Audrey Macklin

Audrey Macklin is a Canadian scholar of immigration law and the Rebecca Cook Chair in Human Rights Law at the University of Toronto Faculty of Law.[1] She is also the director of the University of Toronto's Centre for Criminology and Sociolegal Studies.[2]

Macklin was a Pierre Elliott Trudeau Foundation fellow in 2017.[2] As of 2020, she is a fellow of the Canadian Institute for Advanced Research.[3]

Macklin received a BSc from the University of Alberta, an LLB from the University of Toronto Faculty of Law, and an LLM from Yale Law School.[2] Before her academic career, Macklin clerked for Justice Bertha Wilson of the Supreme Court of Canada.[4] Macklin was a professor at the Schulich School of Law at Dalhousie University from 1991 to 2000, when she was appointed to a position at the University of Toronto.[4] In the mid-1990s, she was a member of the Immigration and Refugee Board of Canada.[3]

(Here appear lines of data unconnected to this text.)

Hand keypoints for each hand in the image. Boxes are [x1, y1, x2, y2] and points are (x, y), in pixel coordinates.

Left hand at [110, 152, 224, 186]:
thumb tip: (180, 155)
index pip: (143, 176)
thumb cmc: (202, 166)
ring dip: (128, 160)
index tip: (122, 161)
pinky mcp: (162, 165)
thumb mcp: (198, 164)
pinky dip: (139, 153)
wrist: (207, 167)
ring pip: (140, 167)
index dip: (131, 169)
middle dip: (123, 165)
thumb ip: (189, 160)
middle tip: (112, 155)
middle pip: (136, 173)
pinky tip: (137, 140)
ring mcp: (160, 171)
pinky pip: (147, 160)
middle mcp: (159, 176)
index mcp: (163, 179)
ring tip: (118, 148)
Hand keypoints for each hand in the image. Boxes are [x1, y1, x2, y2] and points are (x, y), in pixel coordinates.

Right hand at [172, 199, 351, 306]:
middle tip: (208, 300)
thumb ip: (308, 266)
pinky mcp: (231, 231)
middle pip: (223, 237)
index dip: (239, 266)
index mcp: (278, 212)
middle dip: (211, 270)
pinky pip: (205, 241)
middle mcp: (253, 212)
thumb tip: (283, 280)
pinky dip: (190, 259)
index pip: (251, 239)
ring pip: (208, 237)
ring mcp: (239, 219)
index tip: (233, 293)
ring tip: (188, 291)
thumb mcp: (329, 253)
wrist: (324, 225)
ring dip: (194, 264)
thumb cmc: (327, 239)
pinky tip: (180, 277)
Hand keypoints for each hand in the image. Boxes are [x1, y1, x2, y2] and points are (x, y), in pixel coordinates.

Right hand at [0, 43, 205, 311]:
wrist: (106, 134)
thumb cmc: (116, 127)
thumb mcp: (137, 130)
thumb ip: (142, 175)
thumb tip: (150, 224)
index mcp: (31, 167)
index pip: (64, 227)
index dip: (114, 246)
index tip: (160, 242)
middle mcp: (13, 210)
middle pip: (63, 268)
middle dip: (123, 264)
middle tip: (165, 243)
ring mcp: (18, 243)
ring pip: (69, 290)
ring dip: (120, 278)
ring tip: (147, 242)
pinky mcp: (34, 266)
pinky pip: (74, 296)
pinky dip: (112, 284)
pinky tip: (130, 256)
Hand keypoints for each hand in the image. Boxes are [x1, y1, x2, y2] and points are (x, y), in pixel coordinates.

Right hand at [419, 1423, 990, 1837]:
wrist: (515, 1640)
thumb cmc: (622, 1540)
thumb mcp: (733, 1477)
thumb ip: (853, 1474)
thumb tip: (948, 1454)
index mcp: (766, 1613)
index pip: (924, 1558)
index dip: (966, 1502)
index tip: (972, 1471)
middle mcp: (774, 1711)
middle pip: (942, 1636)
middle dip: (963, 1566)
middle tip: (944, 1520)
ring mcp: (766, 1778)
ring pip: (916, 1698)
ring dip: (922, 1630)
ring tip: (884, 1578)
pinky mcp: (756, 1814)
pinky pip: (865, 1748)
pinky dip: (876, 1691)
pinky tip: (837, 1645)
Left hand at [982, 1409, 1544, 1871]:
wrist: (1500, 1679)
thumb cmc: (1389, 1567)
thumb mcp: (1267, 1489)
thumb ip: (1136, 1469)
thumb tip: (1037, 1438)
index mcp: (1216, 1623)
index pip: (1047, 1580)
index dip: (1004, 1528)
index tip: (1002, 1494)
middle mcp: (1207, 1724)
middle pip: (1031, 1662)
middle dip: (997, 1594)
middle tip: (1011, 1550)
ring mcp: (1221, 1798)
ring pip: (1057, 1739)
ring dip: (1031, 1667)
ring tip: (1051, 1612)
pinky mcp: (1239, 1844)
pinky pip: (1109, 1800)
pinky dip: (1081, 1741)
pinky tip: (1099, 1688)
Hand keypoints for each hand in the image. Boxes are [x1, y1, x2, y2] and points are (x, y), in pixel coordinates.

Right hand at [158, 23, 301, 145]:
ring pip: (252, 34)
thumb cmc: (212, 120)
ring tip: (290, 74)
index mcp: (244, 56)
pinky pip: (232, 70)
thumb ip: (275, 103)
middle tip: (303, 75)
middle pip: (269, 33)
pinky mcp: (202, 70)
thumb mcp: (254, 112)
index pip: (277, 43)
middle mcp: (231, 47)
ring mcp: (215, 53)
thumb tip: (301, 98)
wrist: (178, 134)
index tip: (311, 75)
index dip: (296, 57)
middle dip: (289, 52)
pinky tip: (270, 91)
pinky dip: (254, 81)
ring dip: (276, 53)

In 2017, Macklin delivered testimony to a committee of the Senate of Canada regarding proposed amendments to the Citizenship Act.[5] In 2019, she represented the University of Toronto Faculty of Law's International Human Rights Program before the Supreme Court of Canada in Nevsun Resources Ltd v Araya, a case involving the liability of a Canadian firm for alleged breaches of international law abroad.[6]

Selected publications

  • Macklin, Audrey (1992). "Foreign Domestic Worker: Surrogate Housewife or Mail Order Servant?" (PDF). McGill Law Journal. 37 (3): 681–760. ISSN 0024-9041. SSRN 1629954.
  • Macklin, Audrey (1995). "Refugee Women and the Imperative of Categories" (PDF). Human Rights Quarterly. 17 (2): 213–277. doi:10.1353/hrq.1995.0019. hdl:10315/6740. ISSN 1085-794X. JSTOR 762517. S2CID 144665816.
  • Macklin, Audrey (December 23, 2005). "Disappearing Refugees: Reflections on the Canada–US Safe Third Country Agreement" (PDF). Columbia Human Rights Law Review. 36: 365–426. SSRN 871226.
  • Simons, Penelope; Macklin, Audrey (July 11, 2014). The Governance Gap: Extractive Industries, Human Rights, and the Home State Advantage. Routledge. doi:10.4324/9780203417256. ISBN 978-0-203-41725-6.
  • Aiken, Sharryn J.; Galloway, J. Donald C.; Grey, Colin; Macklin, Audrey (April 22, 2015). Migration Law in Canada (2nd ed.). Wolters Kluwer. ISBN 978-90-411-6013-3. OCLC 910930412.

References

  1. "Political rhetoric about border control part of a 'moral panic', says law prof". CBC News. October 11, 2019. Retrieved October 30, 2020.
  2. "Audrey Macklin". Pierre Elliott Trudeau Foundation. Archived from the original on September 24, 2020. Retrieved October 30, 2020.
  3. "Audrey Macklin". Canadian Institute for Advanced Research. Archived from the original on October 24, 2019. Retrieved October 30, 2020.
  4. "Audrey Macklin". Munk School of Global Affairs. Archived from the original on November 4, 2020. Retrieved October 30, 2020.
  5. "Proceedings of the Standing Senate Committee on Social Affairs, Science and Technology, First Session, Forty-second Parliament". Senate of Canada. February 15, 2017. Archived from the original on March 25, 2017. Retrieved October 30, 2020.
  6. Anderson, Scott (January 22, 2019). "What did Canadian mining executives know about possible human rights violations in Eritrea?". CBC News. Retrieved October 30, 2020.